- Born: United States
- Occupation: Keyboardist
- Website: Giovanna Imbesi at MySpace

= Giovanna Joyce Imbesi =

American keyboard player (died 2019)

Giovanna Joyce Imbesi (died 2019) was an American pianist/keyboardist. She embarked on her first national tour with Yanni in 1987 to promote his album, Out of Silence, and performed during the "Yanni 1988 Concert Series" and "Reflections of Passion" concert tours. During this time she played alongside such musicians as John Tesh and Charlie Adams, and with various symphony orchestras such as the San Francisco Chamber Orchestra, the Dallas Symphony Orchestra, and the Minneapolis Symphony. During the following years, she worked with a number of performers including Patti LaBelle, Jeffrey Osborne, Sheila E., Toni Childs, Starship, Narada Michael Walden and Andy Summers with whom she toured internationally. Following another national road tour with saxophonist Dave Koz, she released her first album in 2006, Short Stories: Piano Music for Healing, Meditation and Relaxation.

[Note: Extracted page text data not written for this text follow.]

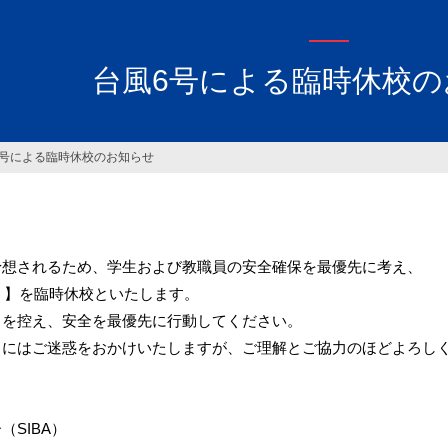
台風6号による臨時休校の
6号による臨時休校のお知らせ
予想されるため、学生および教職員の安全確保を最優先に考え、
火）】を臨時休校といたします。
出を控え、安全を最優先に行動してください。
まにはご迷惑をおかけいたしますが、ご理解とご協力のほどよろし
SIBA）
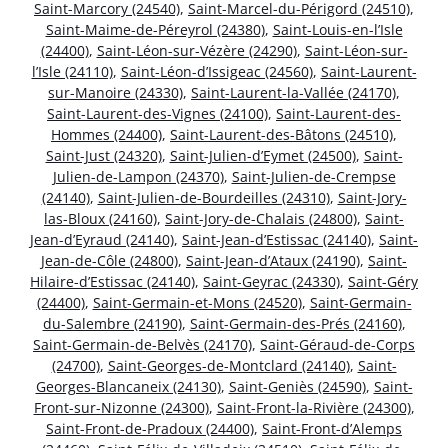
Saint-Marcory (24540)
,
Saint-Marcel-du-Périgord (24510)
,
Saint-Maime-de-Péreyrol (24380)
,
Saint-Louis-en-l’Isle
(24400)
,
Saint-Léon-sur-Vézère (24290)
,
Saint-Léon-sur-
l’Isle (24110)
,
Saint-Léon-d’Issigeac (24560)
,
Saint-Laurent-
sur-Manoire (24330)
,
Saint-Laurent-la-Vallée (24170)
,
Saint-Laurent-des-Vignes (24100)
,
Saint-Laurent-des-
Hommes (24400)
,
Saint-Laurent-des-Bâtons (24510)
,
Saint-Just (24320)
,
Saint-Julien-d’Eymet (24500)
,
Saint-
Julien-de-Lampon (24370)
,
Saint-Julien-de-Crempse
(24140)
,
Saint-Julien-de-Bourdeilles (24310)
,
Saint-Jory-
las-Bloux (24160)
,
Saint-Jory-de-Chalais (24800)
,
Saint-
Jean-d’Eyraud (24140)
,
Saint-Jean-d’Estissac (24140)
,
Saint-
Jean-de-Côle (24800)
,
Saint-Jean-d’Ataux (24190)
,
Saint-
Hilaire-d’Estissac (24140)
,
Saint-Geyrac (24330)
,
Saint-Géry
(24400)
,
Saint-Germain-et-Mons (24520)
,
Saint-Germain-
du-Salembre (24190)
,
Saint-Germain-des-Prés (24160)
,
Saint-Germain-de-Belvès (24170)
,
Saint-Géraud-de-Corps
(24700)
,
Saint-Georges-de-Montclard (24140)
,
Saint-
Georges-Blancaneix (24130)
,
Saint-Geniès (24590)
,
Saint-
Front-sur-Nizonne (24300)
,
Saint-Front-la-Rivière (24300)
,
Saint-Front-de-Pradoux (24400)
,
Saint-Front-d’Alemps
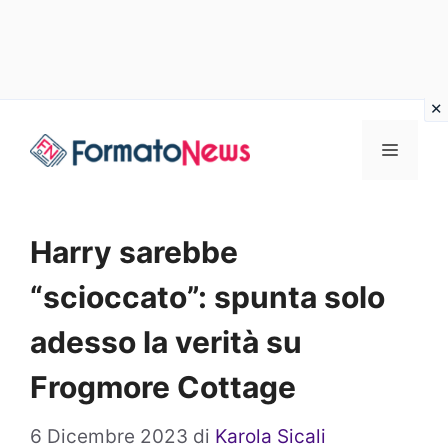
Vai
Menu
al
contenuto
Harry sarebbe
“scioccato”: spunta solo
adesso la verità su
Frogmore Cottage
6 Dicembre 2023
di
Karola Sicali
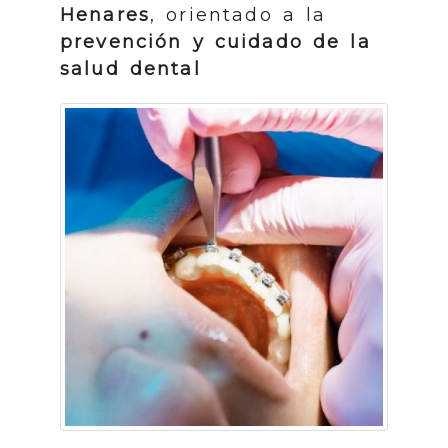
Henares
, orientado a la
prevención y cuidado de la
salud dental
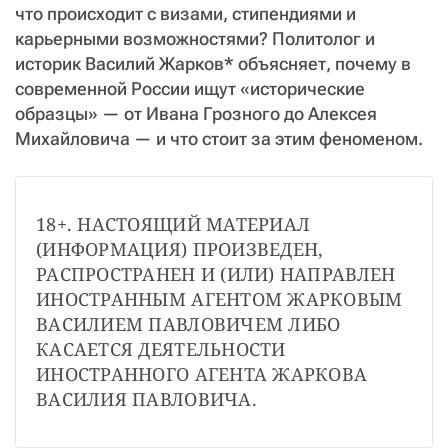
что происходит с визами, стипендиями и
карьерными возможностями? Политолог и
историк Василий Жарков* объясняет, почему в
современной России ищут «исторические
образцы» — от Ивана Грозного до Алексея
Михайловича — и что стоит за этим феноменом.
18+. НАСТОЯЩИЙ МАТЕРИАЛ 
(ИНФОРМАЦИЯ) ПРОИЗВЕДЕН, 
РАСПРОСТРАНЕН И (ИЛИ) НАПРАВЛЕН 
ИНОСТРАННЫМ АГЕНТОМ ЖАРКОВЫМ 
ВАСИЛИЕМ ПАВЛОВИЧЕМ ЛИБО 
КАСАЕТСЯ ДЕЯТЕЛЬНОСТИ 
ИНОСТРАННОГО АГЕНТА ЖАРКОВА 
ВАСИЛИЯ ПАВЛОВИЧА.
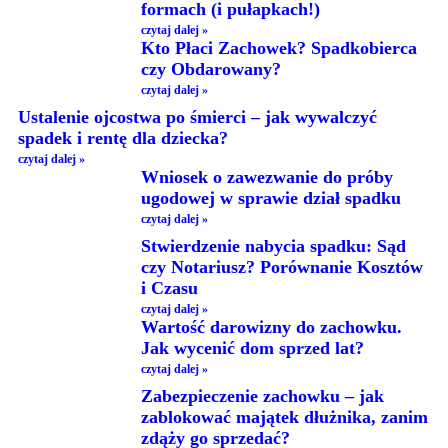
formach (i pułapkach!)
czytaj dalej »
Kto Płaci Zachowek? Spadkobierca
czy Obdarowany?
czytaj dalej »
Ustalenie ojcostwa po śmierci – jak wywalczyć
spadek i rentę dla dziecka?
czytaj dalej »
Wniosek o zawezwanie do próby
ugodowej w sprawie dział spadku
czytaj dalej »
Stwierdzenie nabycia spadku: Sąd
czy Notariusz? Porównanie Kosztów
i Czasu
czytaj dalej »
Wartość darowizny do zachowku.
Jak wycenić dom sprzed lat?
czytaj dalej »
Zabezpieczenie zachowku – jak
zablokować majątek dłużnika, zanim
zdąży go sprzedać?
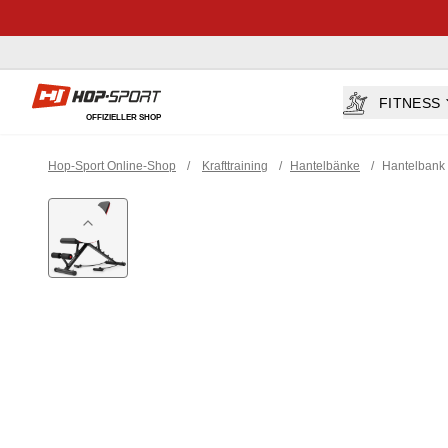
Hop-sport.at
FITNESS
OFFIZIELLER SHOP
Hop-Sport Online-Shop
/
Krafttraining
/
Hantelbänke
/
Hantelbank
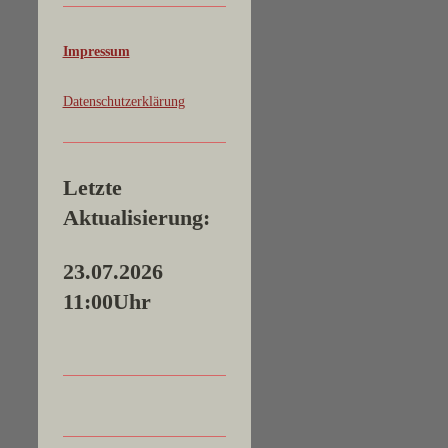
Impressum
Datenschutzerklärung
Letzte
Aktualisierung:
23.07.2026
11:00Uhr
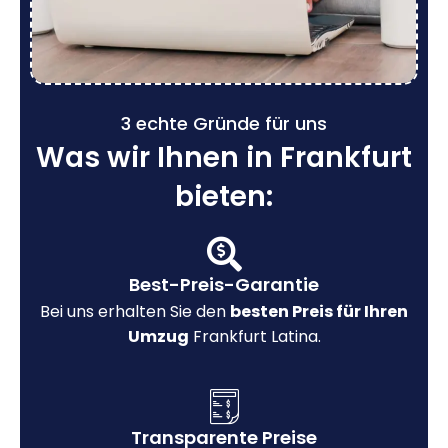
3 echte Gründe für uns
Was wir Ihnen in Frankfurt
bieten:
Best-Preis-Garantie
Bei uns erhalten Sie den
besten Preis für Ihren
Umzug
Frankfurt Latina.
Transparente Preise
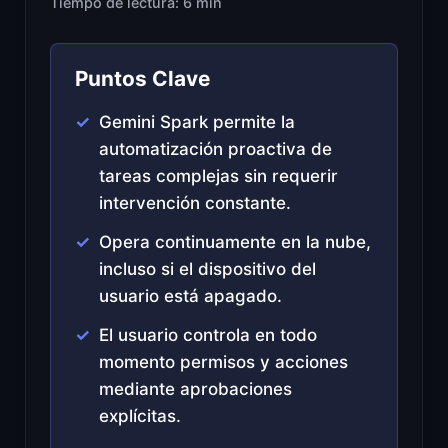
Tiempo de lectura: 6 min
Puntos Clave
Gemini Spark permite la
automatización proactiva de
tareas complejas sin requerir
intervención constante.
Opera continuamente en la nube,
incluso si el dispositivo del
usuario está apagado.
El usuario controla en todo
momento permisos y acciones
mediante aprobaciones
explícitas.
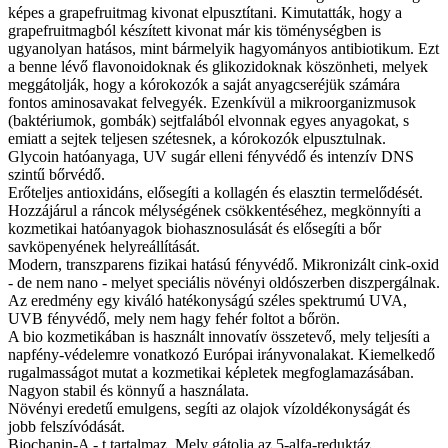
képes a grapefruitmag kivonat elpusztítani. Kimutatták, hogy a
grapefruitmagból készített kivonat már kis töménységben is
ugyanolyan hatásos, mint bármelyik hagyományos antibiotikum. Ezt
a benne lévő flavonoidoknak és glikozidoknak köszönheti, melyek
meggátolják, hogy a kórokozók a saját anyagcseréjük számára
fontos aminosavakat felvegyék. Ezenkívül a mikroorganizmusok
(baktériumok, gombák) sejtfalából elvonnak egyes anyagokat, s
emiatt a sejtek teljesen szétesnek, a kórokozók elpusztulnak.
Glycoin hatóanyaga, UV sugár elleni fényvédő és intenzív DNS
szintű bőrvédő.
Erőteljes antioxidáns, elősegíti a kollagén és elasztin termelődését.
Hozzájárul a ráncok mélységének csökkentéséhez, megkönnyíti a
kozmetikai hatóanyagok biohasznosulását és elősegíti a bőr
savköpenyének helyreállítását.
Modern, transzparens fizikai hatású fényvédő. Mikronizált cink-oxid
- de nem nano - melyet speciális növényi oldószerben diszpergálnak.
Az eredmény egy kiváló hatékonyságú széles spektrumú UVA,
UVB fényvédő, mely nem hagy fehér foltot a bőrön.
A bio kozmetikában is használt innovatív összetevő, mely teljesíti a
napfény-védelemre vonatkozó Európai irányvonalakat. Kiemelkedő
rugalmasságot mutat a kozmetikai képletek megfoglamazásában.
Nagyon stabil és könnyű a használata.
Növényi eredetű emulgens, segíti az olajok vízoldékonyságát és
jobb felszívódását.
Biochanin-A - t tartalmaz. Mely gátolja az 5-alfa-reduktáz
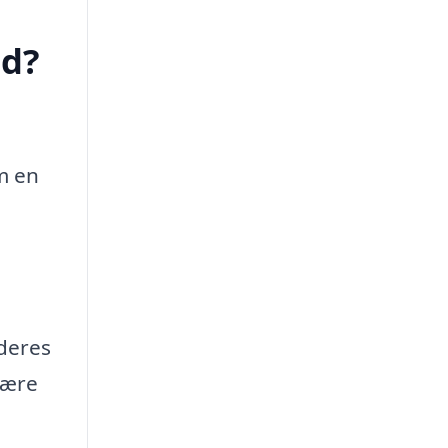
ed?
m en
deres
mære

In 1982, Giovanna Joyce founded Kimball's Jazz Club in San Francisco with Joe Henderson and Joanne Brackeen as the first performance. Jazz artists performing at Kimball's featured Stan Getz, Charlie Haden, McCoy Tyner, Earl Fatha Hines, Denny Zeitlin, Pete Escovedo and many other legendary jazz musicians. Imbesi recounts "I was playing piano during dinner and at 8pm everyone left for the opera or symphony. I suggested to owner Kimball Allen that we have some jazz and he said OK. That's how Kimball's Jazz began, and I was booking the artists and essentially running the marketing, sound and graphics."